- Tasks to perform -
1. According to the venison text, what does Ben Kramer call the biggest mistake people make with venison?
2. Print everything in the venison text from "Of course it's" down to "pal Aron Epp.".

- Reading text -
^^^^^^^^^^^^^^^^

And then there are people who are a little less enthusiastic about it. They wrinkle up their noses and some even do the tequlia wiggle.

Of course it's best to follow your palate when it comes to what you like and don't like to eat. But I would make a solid bet the reason most people say they don't like venison is they've had it cooked in a bad way.

"The biggest mistake people make is overcooking," said Ben Kramer, executive chef of Diversity Food Services at the University of Manitoba. "Venison, like elk, is extremely lean. If it's cooked too long it becomes dry, tasteless and tough. It is a lot less forgiving than, say, pork or beef that's usually heavily marbled."

At the beginning of whitetail season last year, I offered to bring Ben a whole animal if I had the opportunity. He responded with glee. So early in muzzleloader season, I shot a dry doe, cleaned and hanged it for a couple of days, and then delivered it in quarters to Ben and his chef de cuisine, right-hand man and pal Aron Epp.

^^^^^^^^^^^^^^^^

- Data records -
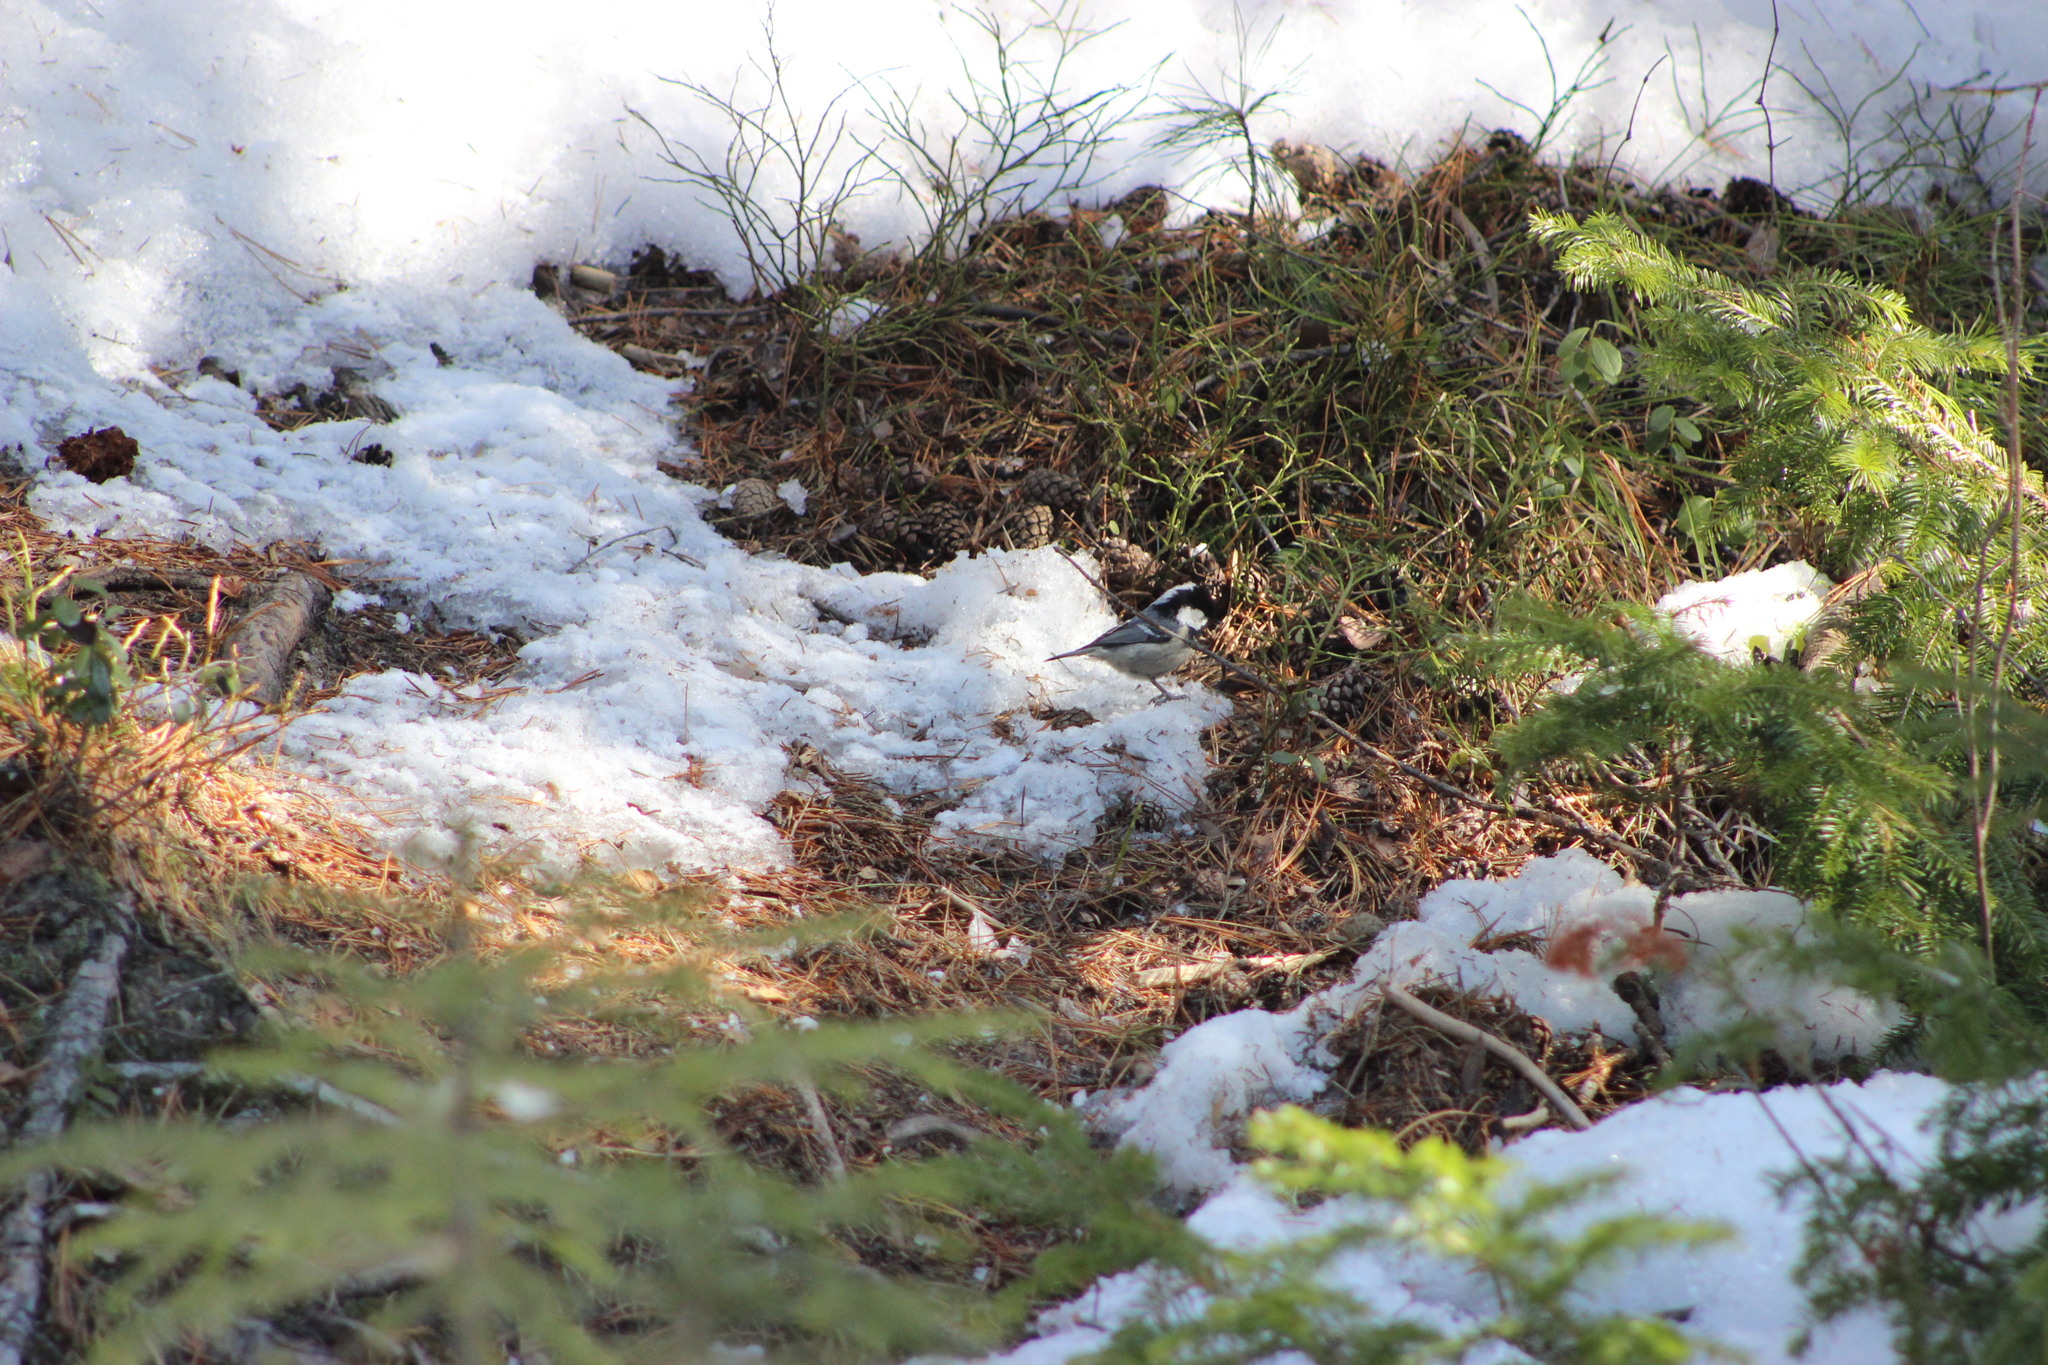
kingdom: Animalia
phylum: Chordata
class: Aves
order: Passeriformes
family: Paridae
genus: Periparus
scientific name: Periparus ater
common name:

^^^^^^^^^^^^^^^^

- Responses by task -
1. Overcooking it.

2.
Of course it's best to follow your palate when it comes to what you like and don't like to eat. But I would make a solid bet the reason most people say they don't like venison is they've had it cooked in a bad way.

"The biggest mistake people make is overcooking," said Ben Kramer, executive chef of Diversity Food Services at the University of Manitoba. "Venison, like elk, is extremely lean. If it's cooked too long it becomes dry, tasteless and tough. It is a lot less forgiving than, say, pork or beef that's usually heavily marbled."

At the beginning of whitetail season last year, I offered to bring Ben a whole animal if I had the opportunity. He responded with glee. So early in muzzleloader season, I shot a dry doe, cleaned and hanged it for a couple of days, and then delivered it in quarters to Ben and his chef de cuisine, right-hand man and pal Aron Epp.